◆ **Your task**
Find the string "areas" in the records. Copy each line that has it.

(Transcribed page contents)
== Segment start ==
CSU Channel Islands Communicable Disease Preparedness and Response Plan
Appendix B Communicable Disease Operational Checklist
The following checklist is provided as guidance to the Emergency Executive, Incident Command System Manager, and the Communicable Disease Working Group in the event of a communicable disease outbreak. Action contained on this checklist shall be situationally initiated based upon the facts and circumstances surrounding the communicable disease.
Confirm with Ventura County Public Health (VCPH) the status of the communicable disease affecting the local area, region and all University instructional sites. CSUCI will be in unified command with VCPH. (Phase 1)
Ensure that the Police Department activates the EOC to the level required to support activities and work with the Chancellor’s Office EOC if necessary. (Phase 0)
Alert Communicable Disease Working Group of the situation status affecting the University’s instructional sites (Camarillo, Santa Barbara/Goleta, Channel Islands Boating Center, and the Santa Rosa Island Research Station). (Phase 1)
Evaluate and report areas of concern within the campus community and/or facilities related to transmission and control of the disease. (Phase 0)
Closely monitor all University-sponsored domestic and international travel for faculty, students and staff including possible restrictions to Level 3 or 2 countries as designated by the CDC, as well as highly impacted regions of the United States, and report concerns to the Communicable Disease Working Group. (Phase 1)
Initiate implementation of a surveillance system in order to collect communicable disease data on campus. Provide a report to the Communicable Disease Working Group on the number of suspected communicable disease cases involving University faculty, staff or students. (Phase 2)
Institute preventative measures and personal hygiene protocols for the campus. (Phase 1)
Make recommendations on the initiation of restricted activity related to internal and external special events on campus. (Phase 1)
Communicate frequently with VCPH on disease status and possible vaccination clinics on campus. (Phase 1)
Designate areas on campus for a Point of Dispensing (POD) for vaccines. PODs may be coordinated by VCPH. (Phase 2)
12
== Segment end ==
◆ **Written solution**
Evaluate and report areas of concern within the campus community and/or facilities related to transmission and control of the disease. (Phase 0)
Designate areas on campus for a Point of Dispensing (POD) for vaccines. PODs may be coordinated by VCPH. (Phase 2)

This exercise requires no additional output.